Leveraging existing services and data sources is the core of each cloud-based business application out there. Connecting applications to those destinations is a very crucial element of your application and should be done the right way. SAP BTP recognized the importance of this element and offers with the destination service a scalable solution in the Cloud Foundry Environment.

To keep this post as simple as possible, I won’t dive into the SAP Cloud Connector or the SAP Connectivity Service, which is a proxy service to redirect requests to on-premise systems (I recommend this blog post if you’re interested in this scenario).

Updates:

19th Nov 2020 - Refresh GIFs

29th Jan 2021: Rebranding to SAP BTP

9th Jan 2021: Add video tutorial to test destinations

Why do I need destinations?


I think all of us agree that it would be easiest to hardcode the destination information into the codebase.

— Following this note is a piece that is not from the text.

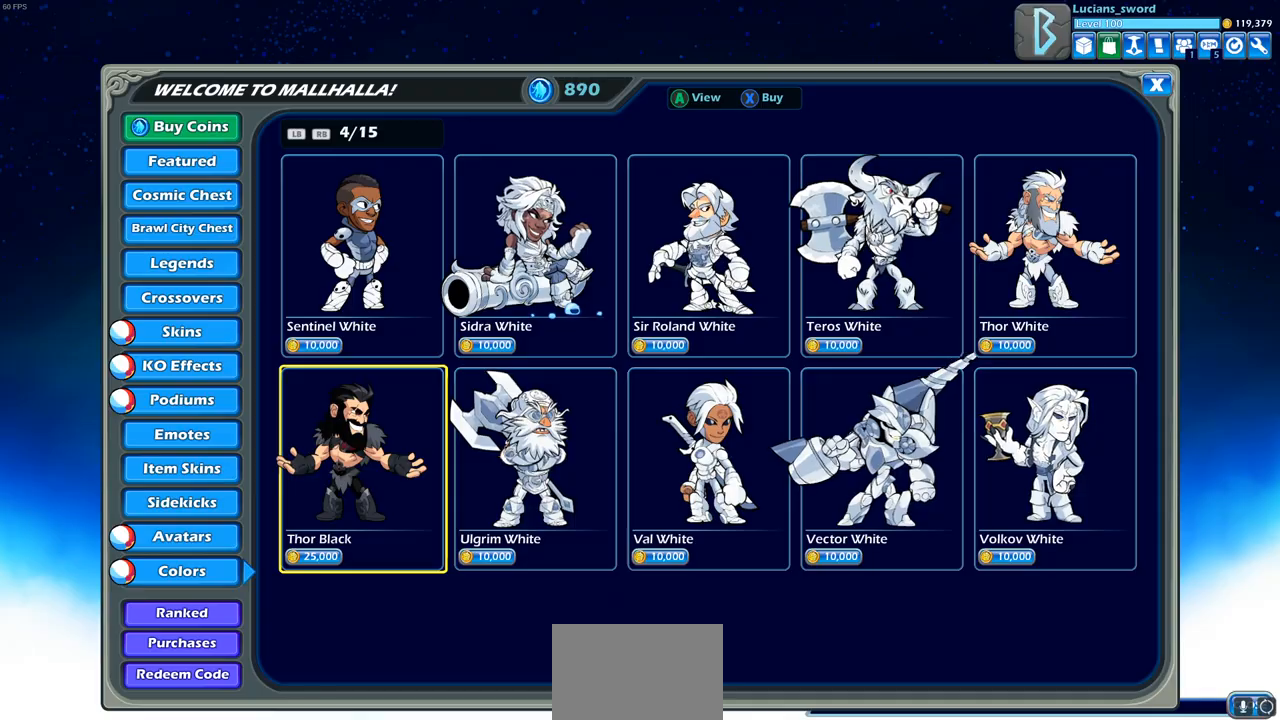
Gameplay with a controller (PlayStation layout); each line is a JSON object with the inputs held at the frame after it. "events" lists button and stick changes between this image and that frame as [ms after this image, input, new state], when the widget could be followed in between.
{"buttons": [], "left_stick": "center", "right_stick": "center", "events": [[50, "CROSS", "up"]]}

But this (rookie) mistake has several issues, just to name a few:

  1. Re-usability


You would need to copy and paste the same information into several modules/apps when you want to re-use it (=> Antipattern)


  1. Standardized form


Closely related to the re-usability aspect, you need to come up with a standardized format (e.g. do you prefer the properties ‘protocol’, ‘hostname’, ‘port’ or would you rather combine them to ‘URL’?). It’s crucial to enforce this format across all destinations


  1. Sensitive information in the codebase


Never ever (ever!) add sensitive information, such as passwords, to your code! I think I don’t need to explain this one


  1. Need to handle various authentication strategies


Authentication strategies vary access different destinations types and you need to implement each single one


  1. Integration with development tools


Dev tools (like code generators) have virtually no use if they cannot access supporting information

How can I make sure my destinations are set up correctly?


I recorded a short video tutorial that you can follow to make sure your destination is working as expected. Do you know your destination is already accessible? Then jump ahead to the next section.

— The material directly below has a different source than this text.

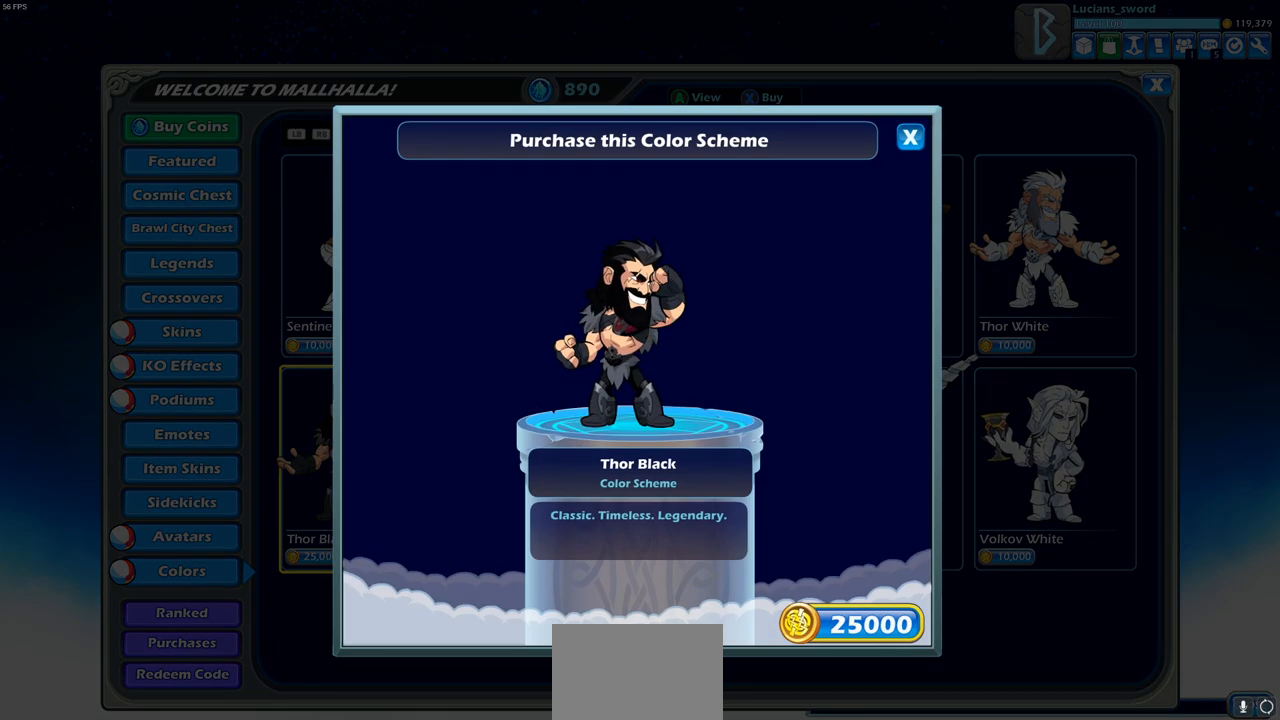
{"buttons": [], "left_stick": "center", "right_stick": "center", "events": []}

Watch the video on YouTube



How does this translate to the “Cloud Foundry world”?


The previous section did not only show that information about the endpoints should be stored centrally, but it also showed that there is a need for “business logic” to consume it.

In general, applications shouldn’t be hardwired to resources (like text files or database systems), but be rather coupled loosely to them. Backing services are the best practice to couple resources to applications running in Cloud Foundry environments. Therefore, SAP encapsulates the necessary business logic and the persistence layer for those tasks and makes it easy to consume as a backing service (Destination service).

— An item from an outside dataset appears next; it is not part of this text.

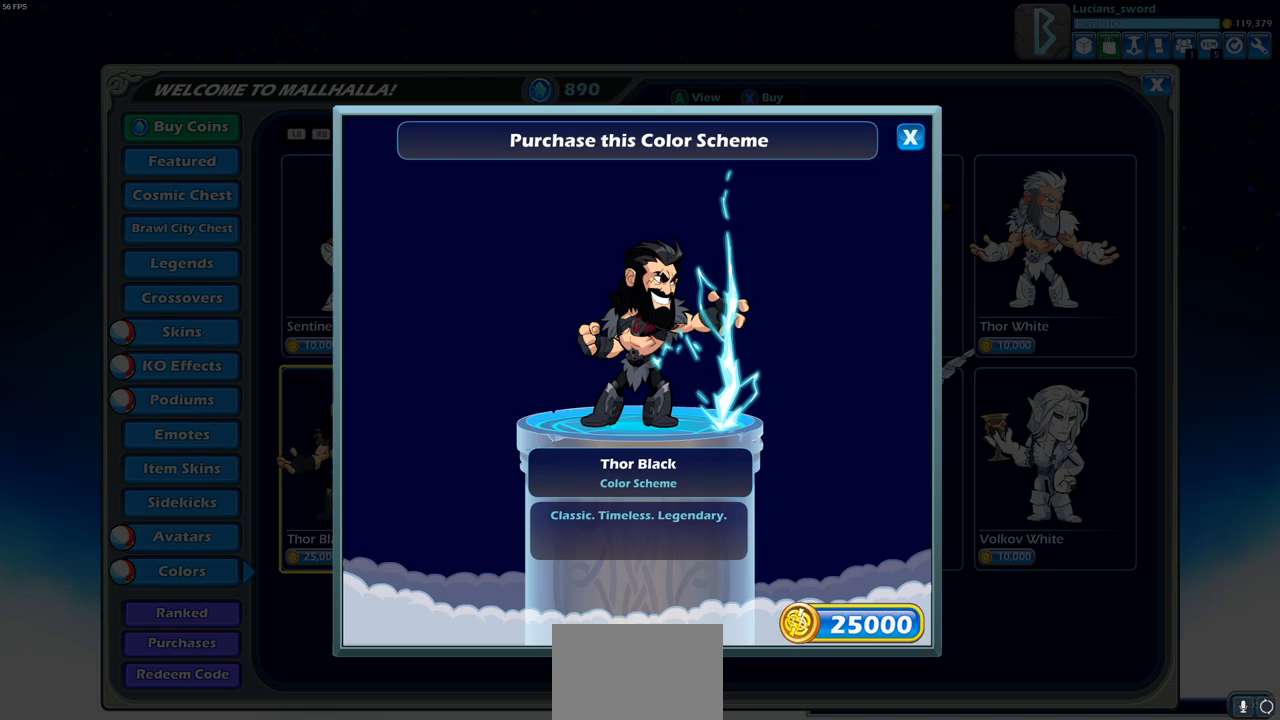
{"buttons": [], "left_stick": "center", "right_stick": "center", "events": []}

Your application can access the destinations via a so-called (Destination) service instance.

Using the destinations-service in the backend


There are three steps to enable a backend application to access destinations

  1. Enter the information for the destination


I recommend that you enter them on the subaccount level in the Cloud Foundry environment (it’s also possible to add them on the service instance level).




  1. Create a destinations service instance


This service is able to read and transmit the information you stored in the previous step it securely.




  1. Create an xsuaa service instance


This service issues a JWT token to authenticate to the destinations service instance.

Same as the previous step, just filter the marketplace for “trust” instead.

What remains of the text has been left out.